Drones are coming, and Maine needs to be ready. That’s the premise of LD 236, “An Act to Protect the Privacy of Citizens from Domestic Unmanned Vehicle Use,” a bill sponsored by Sen. John Patrick, D-Rumford.

Following a directive from Congress, the Federal Aviation Administration is working to integrate unmanned aerial vehicles, commonly known as drones, into the national airspace system by September 2015. The FAA estimates that as many as 10,000 drones could be patrolling U.S. skies by 2020.

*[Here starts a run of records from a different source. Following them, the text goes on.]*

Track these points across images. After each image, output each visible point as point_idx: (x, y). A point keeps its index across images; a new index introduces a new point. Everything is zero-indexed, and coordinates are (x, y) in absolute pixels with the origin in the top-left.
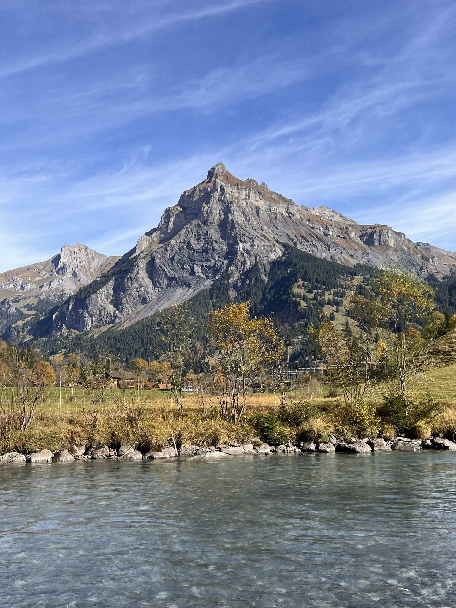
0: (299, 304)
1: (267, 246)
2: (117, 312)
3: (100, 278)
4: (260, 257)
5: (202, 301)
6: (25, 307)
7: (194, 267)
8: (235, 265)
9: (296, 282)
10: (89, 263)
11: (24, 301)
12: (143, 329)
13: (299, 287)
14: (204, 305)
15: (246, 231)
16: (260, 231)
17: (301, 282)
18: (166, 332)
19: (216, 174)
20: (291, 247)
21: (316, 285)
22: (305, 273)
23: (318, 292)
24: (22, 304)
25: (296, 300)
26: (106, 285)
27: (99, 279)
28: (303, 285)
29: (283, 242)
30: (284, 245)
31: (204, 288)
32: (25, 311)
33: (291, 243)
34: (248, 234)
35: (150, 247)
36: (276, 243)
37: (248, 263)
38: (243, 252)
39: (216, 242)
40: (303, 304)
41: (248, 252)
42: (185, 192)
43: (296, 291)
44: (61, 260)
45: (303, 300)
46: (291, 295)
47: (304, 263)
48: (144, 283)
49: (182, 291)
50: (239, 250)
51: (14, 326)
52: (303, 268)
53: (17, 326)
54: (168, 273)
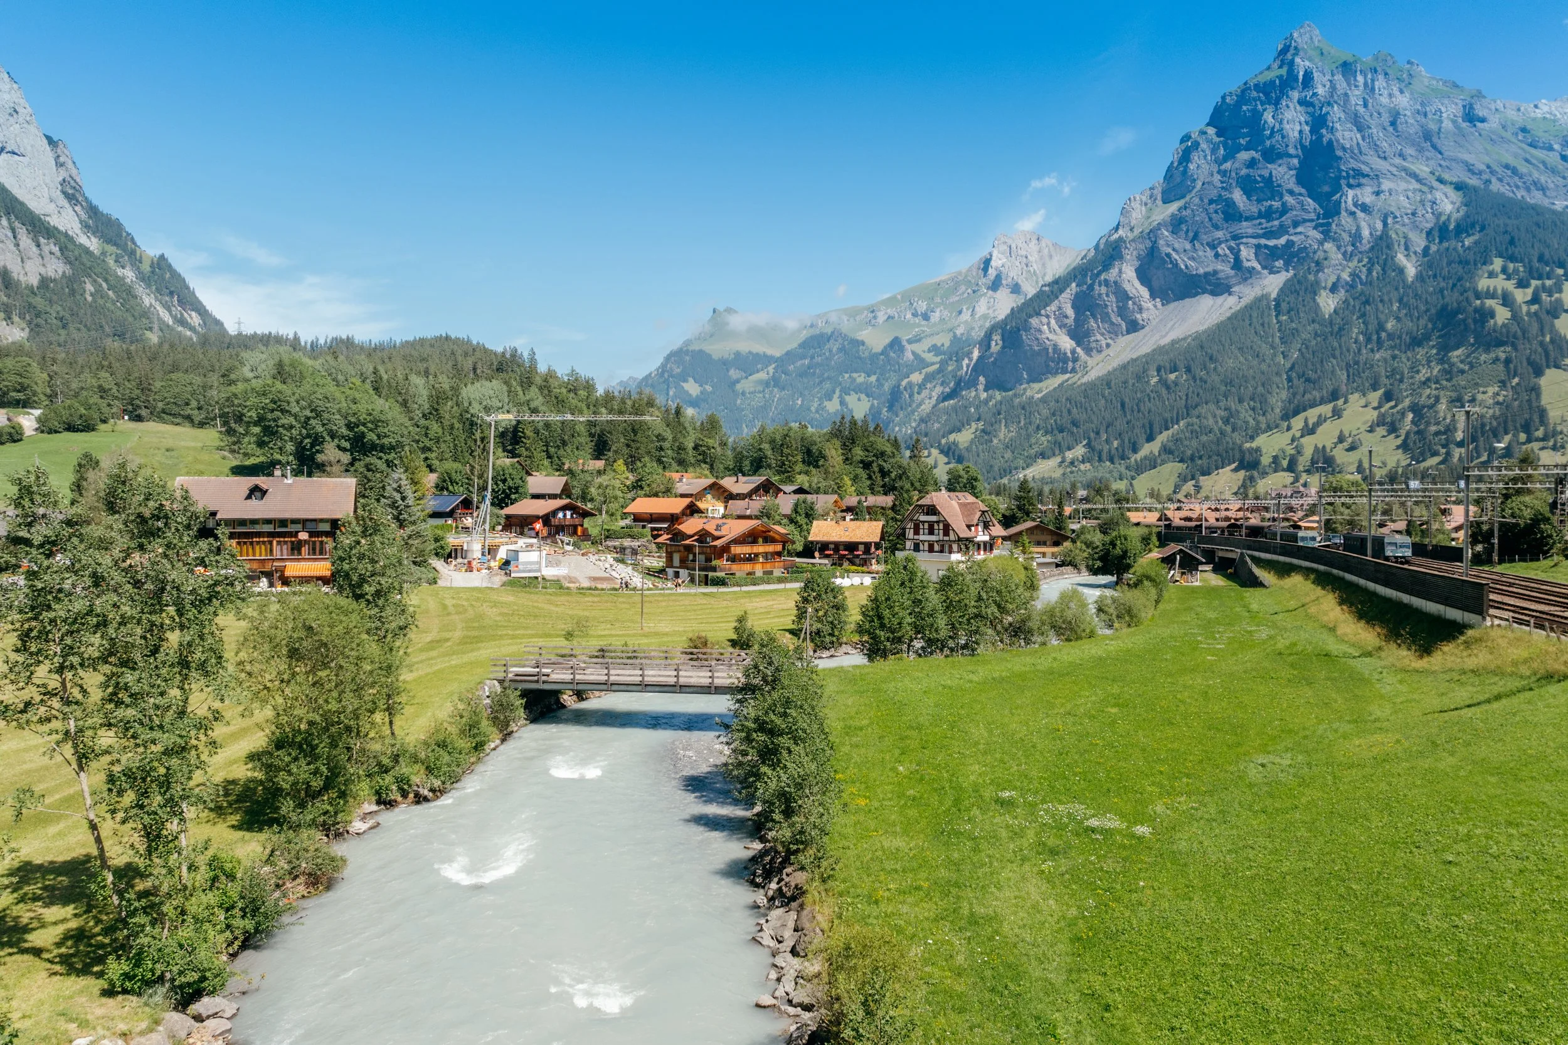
0: (1492, 314)
1: (1415, 190)
2: (1079, 350)
3: (1049, 285)
4: (1396, 217)
5: (1254, 320)
6: (929, 351)
7: (1240, 250)
8: (1334, 240)
9: (1484, 263)
10: (1044, 265)
11: (929, 340)
12: (1125, 382)
13: (1492, 275)
14: (1259, 328)
15: (1363, 163)
16: (1398, 161)
17: (1498, 263)
18: (1172, 385)
19: (1296, 48)
20: (1475, 189)
21: (1538, 269)
22: (1512, 242)
23: (1543, 285)
24: (926, 344)
25: (1483, 304)
26: (1057, 298)
27: (1047, 289)
28: (1504, 270)
29: (1455, 180)
30: (1459, 187)
31: (1259, 293)
32: (929, 357)
33: (1473, 181)
34: (1368, 169)
35: (1149, 218)
36: (1436, 184)
37: (1366, 233)
38: (1354, 209)
39: (1291, 192)
40: (1502, 315)
41: (1365, 208)
42: (1223, 98)
43: (1483, 283)
44: (993, 263)
45: (1503, 305)
46: (1470, 294)
47: (1508, 221)
48: (1134, 291)
49: (1211, 302)
50: (1343, 205)
51: (904, 383)
52: (1506, 232)
53: (910, 384)
54: (1183, 267)
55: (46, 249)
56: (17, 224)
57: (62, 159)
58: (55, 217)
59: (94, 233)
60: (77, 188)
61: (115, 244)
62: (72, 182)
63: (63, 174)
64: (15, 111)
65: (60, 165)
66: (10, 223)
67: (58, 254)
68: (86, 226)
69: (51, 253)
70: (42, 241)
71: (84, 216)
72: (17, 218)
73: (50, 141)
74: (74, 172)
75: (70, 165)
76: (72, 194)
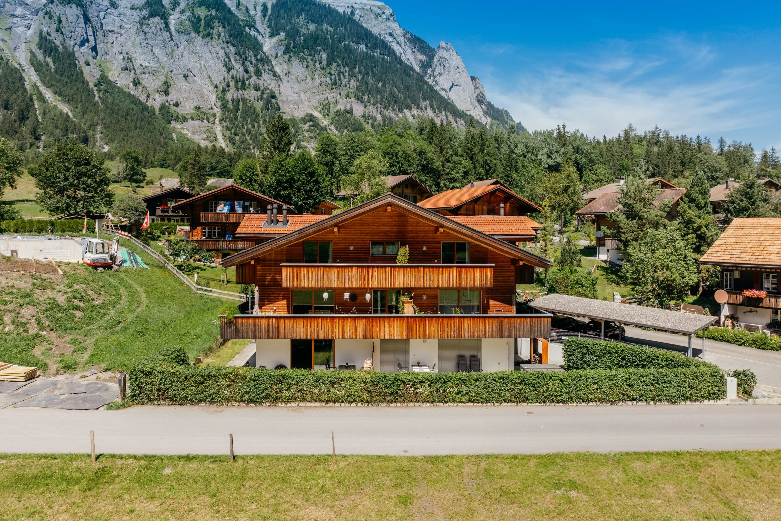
55: (459, 123)
56: (448, 114)
57: (477, 85)
58: (472, 111)
59: (489, 116)
60: (483, 97)
61: (498, 120)
62: (481, 95)
63: (478, 91)
64: (458, 67)
65: (476, 87)
66: (446, 114)
67: (464, 124)
68: (485, 113)
69: (461, 124)
70: (458, 119)
71: (485, 109)
72: (448, 111)
73: (473, 79)
74: (482, 90)
75: (481, 87)
76: (481, 100)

Given that drones can easily be equipped to function as surveillance vehicles, Patrick’s bill provides a good starting point for a “much-needed conversation about bringing our privacy laws up-to-date and protecting both safety and privacy in Maine,” as he told the Legislature’s Judiciary Committee during a public hearing Tuesday. But as made clear by other testimony at that hearing, creating public policy related to drone use in Maine will be complex and multifaceted.

For that reason, we urge lawmakers to enact a one-year moratorium on the use of unmanned aerial vehicles for surveillance by law enforcement in Maine, as suggested Tuesday by Deputy Assistant Attorney General William Stokes. The moratorium also should prohibit the use of surveillance drones by private citizens.

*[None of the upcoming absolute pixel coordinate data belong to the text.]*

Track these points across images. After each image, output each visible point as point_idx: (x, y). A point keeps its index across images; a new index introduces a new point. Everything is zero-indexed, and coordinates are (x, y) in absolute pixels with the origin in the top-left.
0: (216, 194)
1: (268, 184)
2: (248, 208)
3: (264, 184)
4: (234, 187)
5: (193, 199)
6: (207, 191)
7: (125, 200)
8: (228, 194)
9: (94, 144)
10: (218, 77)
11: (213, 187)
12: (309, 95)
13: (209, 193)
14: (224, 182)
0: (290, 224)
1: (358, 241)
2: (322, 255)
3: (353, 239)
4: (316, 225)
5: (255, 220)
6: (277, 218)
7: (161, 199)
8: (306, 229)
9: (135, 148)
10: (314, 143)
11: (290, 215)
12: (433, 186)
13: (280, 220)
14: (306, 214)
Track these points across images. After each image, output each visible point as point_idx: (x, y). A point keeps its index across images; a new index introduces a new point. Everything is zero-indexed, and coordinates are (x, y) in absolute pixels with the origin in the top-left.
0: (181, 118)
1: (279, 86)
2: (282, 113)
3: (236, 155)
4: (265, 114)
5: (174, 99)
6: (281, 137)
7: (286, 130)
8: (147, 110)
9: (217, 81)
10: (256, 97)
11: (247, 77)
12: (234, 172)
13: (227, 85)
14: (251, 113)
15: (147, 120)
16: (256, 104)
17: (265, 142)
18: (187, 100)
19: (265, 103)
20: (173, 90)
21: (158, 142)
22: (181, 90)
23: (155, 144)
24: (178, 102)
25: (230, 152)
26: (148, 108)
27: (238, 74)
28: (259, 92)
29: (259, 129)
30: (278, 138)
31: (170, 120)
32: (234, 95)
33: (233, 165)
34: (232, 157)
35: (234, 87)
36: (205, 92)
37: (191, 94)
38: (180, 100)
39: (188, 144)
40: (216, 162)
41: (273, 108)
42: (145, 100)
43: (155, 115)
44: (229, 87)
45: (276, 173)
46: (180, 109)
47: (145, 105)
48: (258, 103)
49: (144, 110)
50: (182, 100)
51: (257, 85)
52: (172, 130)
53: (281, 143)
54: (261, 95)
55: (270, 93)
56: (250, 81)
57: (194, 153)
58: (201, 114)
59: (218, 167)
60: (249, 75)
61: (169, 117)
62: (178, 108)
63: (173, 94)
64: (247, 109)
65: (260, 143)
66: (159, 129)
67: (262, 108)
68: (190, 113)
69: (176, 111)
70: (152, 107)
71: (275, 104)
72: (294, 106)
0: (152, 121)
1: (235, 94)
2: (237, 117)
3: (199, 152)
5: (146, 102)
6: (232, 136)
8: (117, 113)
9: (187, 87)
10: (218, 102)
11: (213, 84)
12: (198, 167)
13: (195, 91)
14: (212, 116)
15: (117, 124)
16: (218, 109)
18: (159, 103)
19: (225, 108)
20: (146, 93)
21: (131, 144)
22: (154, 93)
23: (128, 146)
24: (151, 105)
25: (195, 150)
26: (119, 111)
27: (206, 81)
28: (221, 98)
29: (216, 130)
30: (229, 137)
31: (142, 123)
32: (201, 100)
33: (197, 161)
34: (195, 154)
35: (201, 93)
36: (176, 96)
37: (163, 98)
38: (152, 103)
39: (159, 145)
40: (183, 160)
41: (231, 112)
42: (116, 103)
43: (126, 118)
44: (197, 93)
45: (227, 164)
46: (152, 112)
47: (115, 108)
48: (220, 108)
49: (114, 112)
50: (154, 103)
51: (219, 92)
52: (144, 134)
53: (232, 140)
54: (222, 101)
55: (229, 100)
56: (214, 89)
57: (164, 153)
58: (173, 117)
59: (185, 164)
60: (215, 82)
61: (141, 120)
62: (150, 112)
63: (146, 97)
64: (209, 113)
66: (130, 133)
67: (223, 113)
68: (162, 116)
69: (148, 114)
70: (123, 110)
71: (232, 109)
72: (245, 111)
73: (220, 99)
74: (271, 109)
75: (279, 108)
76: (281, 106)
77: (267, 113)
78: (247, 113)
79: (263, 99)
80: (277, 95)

The one-year moratorium would protect Mainers’ privacy rights from the rush of surveillance technology, while allowing adequate time to explore fully the legal implications of public and private drone surveillance, refine the language in Patrick’s bill to address private use of surveillance drones and craft a comprehensive policy that won’t yield unintended consequences requiring quick-fix legislation later.

Some aspects of integrating drones into Maine airspace should foster quick consensus. Domestic drones used in Maine should not carry weapons. They could be assets to search, rescue and recovery operations and useful tools for first responders assessing an emergency scene. Commercial applications of drone use, such as land surveying, filmmaking, environmental monitoring and scientific research, should be explored for the economic benefits they could yield.

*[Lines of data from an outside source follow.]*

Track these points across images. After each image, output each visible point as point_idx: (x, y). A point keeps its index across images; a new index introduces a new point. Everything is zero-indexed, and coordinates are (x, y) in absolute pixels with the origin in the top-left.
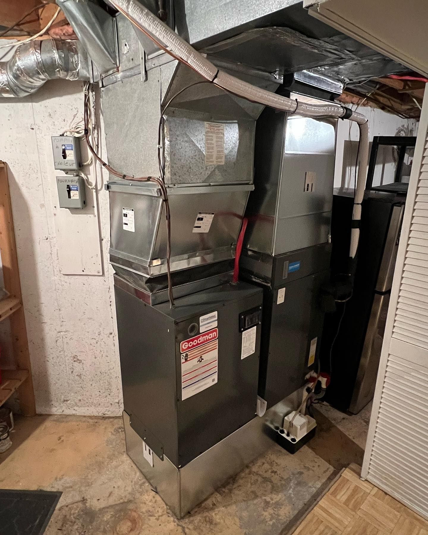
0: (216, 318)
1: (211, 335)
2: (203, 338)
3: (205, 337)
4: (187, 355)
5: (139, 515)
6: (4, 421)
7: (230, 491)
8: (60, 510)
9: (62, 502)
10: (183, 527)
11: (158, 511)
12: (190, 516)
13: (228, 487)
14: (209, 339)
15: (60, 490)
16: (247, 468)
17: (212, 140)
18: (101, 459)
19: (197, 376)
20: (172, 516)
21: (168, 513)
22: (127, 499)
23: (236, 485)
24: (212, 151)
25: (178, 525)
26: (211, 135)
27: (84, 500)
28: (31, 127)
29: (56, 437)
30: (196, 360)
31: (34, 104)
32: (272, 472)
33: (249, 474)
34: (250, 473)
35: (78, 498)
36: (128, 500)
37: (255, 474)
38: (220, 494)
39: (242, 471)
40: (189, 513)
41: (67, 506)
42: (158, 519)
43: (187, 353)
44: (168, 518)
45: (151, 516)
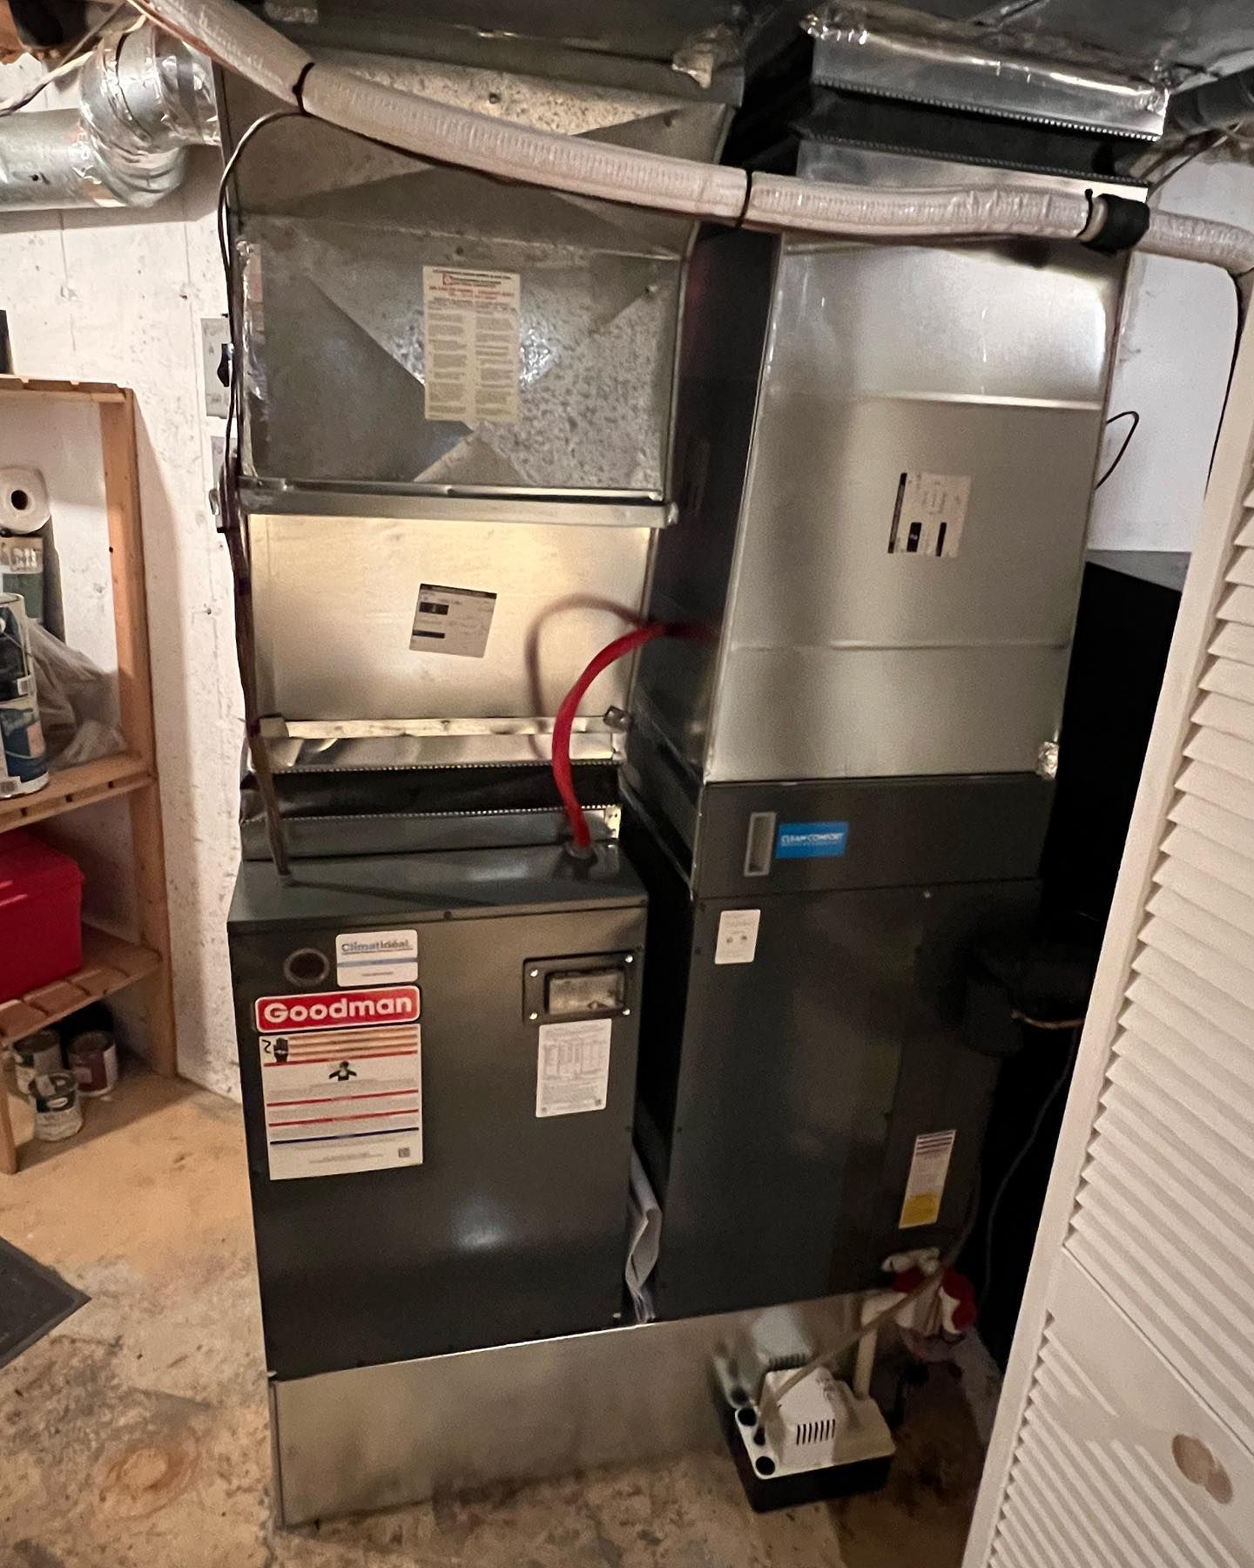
0: (414, 953)
1: (390, 1002)
2: (352, 1005)
3: (361, 1005)
4: (281, 1045)
5: (199, 1455)
6: (86, 1066)
7: (476, 1522)
8: (53, 1342)
9: (70, 1325)
10: (272, 1554)
11: (247, 1472)
12: (314, 1535)
13: (476, 1509)
14: (378, 1016)
15: (89, 1293)
16: (577, 1478)
17: (459, 331)
18: (227, 1255)
19: (330, 1120)
20: (270, 1508)
21: (266, 1493)
22: (205, 1394)
23: (502, 1515)
24: (460, 370)
25: (265, 1542)
26: (455, 312)
27: (115, 1346)
28: (182, 291)
29: (175, 1150)
30: (325, 1069)
31: (189, 224)
32: (644, 1535)
33: (568, 1502)
34: (570, 1501)
35: (108, 1334)
36: (204, 1399)
37: (584, 1512)
38: (438, 1517)
39: (555, 1479)
40: (317, 1523)
41: (73, 1341)
42: (229, 1494)
43: (285, 1037)
44: (256, 1509)
45: (222, 1476)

Fourth Amendment prohibitions against unreasonable search and seizure by government entities must extend to the use of surveillance drones by law enforcement agencies in Maine. Patrick’s bill addresses that concern well with strong requirements for warrants or court orders associated with deployment of drones, as well as strict limits on how information collected by them could be used. However, LD 236 doesn’t address the use of surveillance drones by private citizens to spy on others, which is an area of deep concern.

Maine would be wrong to impose limitations on government use of surveillance drones without parallel precautions against their use by individuals or non-government entities to invade the privacy of others. Surveillance drones, which are easily available for purchase online — as the American Civil Liberties Union of Maine demonstrated Tuesday to the Judiciary Committee — could become new tools for stalkers.

A January 2013 Congressional Research Service report notes there is no legal precedent for unmanned aircraft, as previous court decisions on airspace property and privacy rights only related to planes and helicopters. Separate pieces of federal legislation designed to define privacy rights before surveillance drones become more prolific in U.S. skies have been submitted by U.S. Rep. Ed Markey, D-Mass., and U.S. Rep. Ted Poe, R-Texas. The FAA announced Feb. 14 that it would accept public comment on privacy concerns related to six sites it will use to test domestic drone flight.

A one-year moratorium on drone surveillance in Maine would allow state lawmakers to observe how questions about privacy are answered at the federal level, then craft Maine’s law in a way that would not conflict with federal standards. It also would buy time to engage other stakeholders, including Maine Criminal Justice Academy experts, civil libertarians and drone manufacturers, in the process of formulating a state policy.

Questions about using drones to monitor private citizens on public land — or in pursuits on public roads, as Stokes mentioned Tuesday — also require further exploration. Patrick’s bill lays out a good foundation for state policy on drones, but a moratorium would give lawmakers time to make it better.